• [LISTED ENTRIES]:
Start of Block

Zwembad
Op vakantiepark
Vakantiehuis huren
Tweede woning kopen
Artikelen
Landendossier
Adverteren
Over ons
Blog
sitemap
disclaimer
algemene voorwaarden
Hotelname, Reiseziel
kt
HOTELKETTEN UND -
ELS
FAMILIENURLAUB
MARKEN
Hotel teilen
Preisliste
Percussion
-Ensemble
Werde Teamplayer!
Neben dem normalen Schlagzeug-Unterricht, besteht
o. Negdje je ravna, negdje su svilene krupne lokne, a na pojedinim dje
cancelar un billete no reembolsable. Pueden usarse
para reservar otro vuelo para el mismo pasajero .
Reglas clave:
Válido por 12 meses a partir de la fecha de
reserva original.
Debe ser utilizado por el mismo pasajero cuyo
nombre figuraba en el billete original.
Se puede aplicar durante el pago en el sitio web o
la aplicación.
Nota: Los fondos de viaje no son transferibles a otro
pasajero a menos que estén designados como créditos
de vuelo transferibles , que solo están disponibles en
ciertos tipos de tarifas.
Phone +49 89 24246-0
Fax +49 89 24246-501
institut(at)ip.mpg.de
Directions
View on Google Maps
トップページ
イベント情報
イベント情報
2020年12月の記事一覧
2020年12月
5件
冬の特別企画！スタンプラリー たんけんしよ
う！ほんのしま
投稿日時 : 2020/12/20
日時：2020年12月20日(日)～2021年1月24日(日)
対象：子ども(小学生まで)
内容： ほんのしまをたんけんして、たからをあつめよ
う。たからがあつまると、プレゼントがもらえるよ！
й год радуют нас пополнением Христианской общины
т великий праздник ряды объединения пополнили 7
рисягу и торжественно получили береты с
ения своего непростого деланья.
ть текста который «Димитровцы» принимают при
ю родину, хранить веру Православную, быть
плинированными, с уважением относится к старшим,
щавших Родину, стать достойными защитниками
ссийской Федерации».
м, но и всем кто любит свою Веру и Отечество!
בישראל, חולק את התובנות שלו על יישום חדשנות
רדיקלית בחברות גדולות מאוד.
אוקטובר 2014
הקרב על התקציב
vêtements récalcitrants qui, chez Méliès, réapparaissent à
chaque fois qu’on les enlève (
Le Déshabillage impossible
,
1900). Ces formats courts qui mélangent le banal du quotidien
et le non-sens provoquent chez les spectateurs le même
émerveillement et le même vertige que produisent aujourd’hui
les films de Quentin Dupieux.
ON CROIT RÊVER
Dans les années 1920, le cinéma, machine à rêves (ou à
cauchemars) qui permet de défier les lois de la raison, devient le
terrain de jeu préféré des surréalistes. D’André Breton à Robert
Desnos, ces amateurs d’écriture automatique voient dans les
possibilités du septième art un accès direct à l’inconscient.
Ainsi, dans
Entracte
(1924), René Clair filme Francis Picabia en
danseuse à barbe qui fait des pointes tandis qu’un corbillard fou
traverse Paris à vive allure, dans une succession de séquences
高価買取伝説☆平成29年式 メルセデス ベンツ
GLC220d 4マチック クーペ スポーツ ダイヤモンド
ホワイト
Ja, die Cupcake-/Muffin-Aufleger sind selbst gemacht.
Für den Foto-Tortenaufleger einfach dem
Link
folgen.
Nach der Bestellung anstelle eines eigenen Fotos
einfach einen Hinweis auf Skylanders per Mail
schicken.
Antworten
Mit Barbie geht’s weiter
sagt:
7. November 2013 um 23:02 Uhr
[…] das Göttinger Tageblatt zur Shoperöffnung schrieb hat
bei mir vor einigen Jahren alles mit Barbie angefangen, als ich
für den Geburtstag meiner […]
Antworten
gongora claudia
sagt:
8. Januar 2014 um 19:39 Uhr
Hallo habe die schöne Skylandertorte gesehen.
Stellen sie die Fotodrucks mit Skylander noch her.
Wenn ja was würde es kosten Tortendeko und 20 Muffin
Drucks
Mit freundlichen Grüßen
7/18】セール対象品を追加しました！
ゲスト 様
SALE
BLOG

End of Block

• [REQUIRED ACTION]: Locate every line in the entries above that contains the word "einfach" and copy each of those lines. The match is case-sensitive.

• [TASK OUTPUT]:
Für den Foto-Tortenaufleger einfach dem
einfach einen Hinweis auf Skylanders per Mail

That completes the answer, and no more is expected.